- PROBLEM TO SOLVE:
Among the records below, find the line that has "(plot_on_all_layers_selection 0x0000000_00000000)"; from there, give the lines again exactly, and stop after the line that has "(dashed_line_dash_ratio 12.000000)".

_ _ _ _ _ _ _

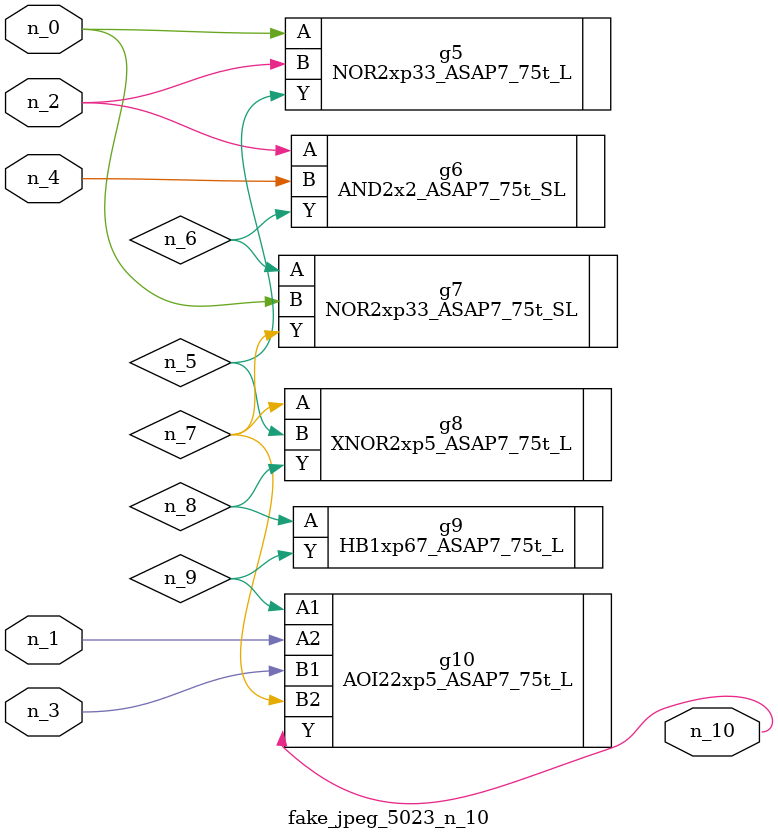
<source format=v>
module fake_jpeg_5023_n_10 (n_3, n_2, n_1, n_0, n_4, n_10);

input n_3;
input n_2;
input n_1;
input n_0;
input n_4;

output n_10;

wire n_8;
wire n_9;
wire n_6;
wire n_5;
wire n_7;

NOR2xp33_ASAP7_75t_L g5 ( 
.A(n_0),
.B(n_2),
.Y(n_5)
);

AND2x2_ASAP7_75t_SL g6 ( 
.A(n_2),
.B(n_4),
.Y(n_6)
);

NOR2xp33_ASAP7_75t_SL g7 ( 
.A(n_6),
.B(n_0),
.Y(n_7)
);

XNOR2xp5_ASAP7_75t_L g8 ( 
.A(n_7),
.B(n_5),
.Y(n_8)
);

HB1xp67_ASAP7_75t_L g9 ( 
.A(n_8),
.Y(n_9)
);

AOI22xp5_ASAP7_75t_L g10 ( 
.A1(n_9),
.A2(n_1),
.B1(n_3),
.B2(n_7),
.Y(n_10)
);


endmodule
</source>
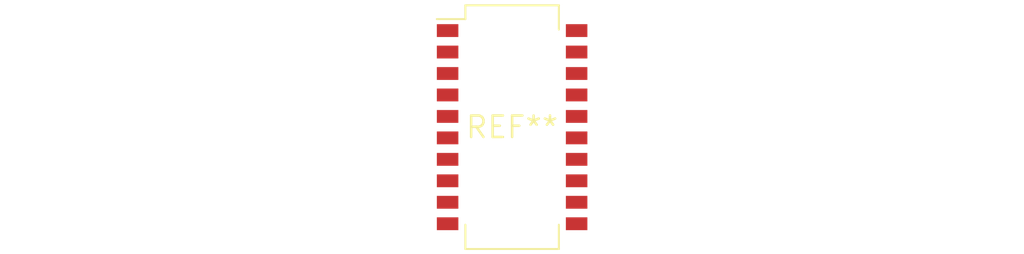
<source format=kicad_pcb>
(kicad_pcb (version 20240108) (generator pcbnew)

  (general
    (thickness 1.6)
  )

  (paper "A4")
  (layers
    (0 "F.Cu" signal)
    (31 "B.Cu" signal)
    (32 "B.Adhes" user "B.Adhesive")
    (33 "F.Adhes" user "F.Adhesive")
    (34 "B.Paste" user)
    (35 "F.Paste" user)
    (36 "B.SilkS" user "B.Silkscreen")
    (37 "F.SilkS" user "F.Silkscreen")
    (38 "B.Mask" user)
    (39 "F.Mask" user)
    (40 "Dwgs.User" user "User.Drawings")
    (41 "Cmts.User" user "User.Comments")
    (42 "Eco1.User" user "User.Eco1")
    (43 "Eco2.User" user "User.Eco2")
    (44 "Edge.Cuts" user)
    (45 "Margin" user)
    (46 "B.CrtYd" user "B.Courtyard")
    (47 "F.CrtYd" user "F.Courtyard")
    (48 "B.Fab" user)
    (49 "F.Fab" user)
    (50 "User.1" user)
    (51 "User.2" user)
    (52 "User.3" user)
    (53 "User.4" user)
    (54 "User.5" user)
    (55 "User.6" user)
    (56 "User.7" user)
    (57 "User.8" user)
    (58 "User.9" user)
  )

  (setup
    (pad_to_mask_clearance 0)
    (pcbplotparams
      (layerselection 0x00010fc_ffffffff)
      (plot_on_all_layers_selection 0x0000000_00000000)
      (disableapertmacros false)
      (usegerberextensions false)
      (usegerberattributes false)
      (usegerberadvancedattributes false)
      (creategerberjobfile false)
      (dashed_line_dash_ratio 12.000000)
      (dashed_line_gap_ratio 3.000000)
      (svgprecision 4)
      (plotframeref false)
      (viasonmask false)
      (mode 1)
      (useauxorigin false)
      (hpglpennumber 1)
      (hpglpenspeed 20)
      (hpglpendiameter 15.000000)
      (dxfpolygonmode false)
      (dxfimperialunits false)
      (dxfusepcbnewfont false)
      (psnegative false)
      (psa4output false)
      (plotreference false)
      (plotvalue false)
      (plotinvisibletext false)
      (sketchpadsonfab false)
      (subtractmaskfromsilk false)
      (outputformat 1)
      (mirror false)
      (drillshape 1)
      (scaleselection 1)
      (outputdirectory "")
    )
  )

  (net 0 "")

  (footprint "SW_DIP_SPSTx10_Slide_KingTek_DSHP10TS_W7.62mm_P1.27mm" (layer "F.Cu") (at 0 0))

)

</source>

_ _ _ _ _ _ _

- REPLY TO THE EXERCISE:
      (plot_on_all_layers_selection 0x0000000_00000000)
      (disableapertmacros false)
      (usegerberextensions false)
      (usegerberattributes false)
      (usegerberadvancedattributes false)
      (creategerberjobfile false)
      (dashed_line_dash_ratio 12.000000)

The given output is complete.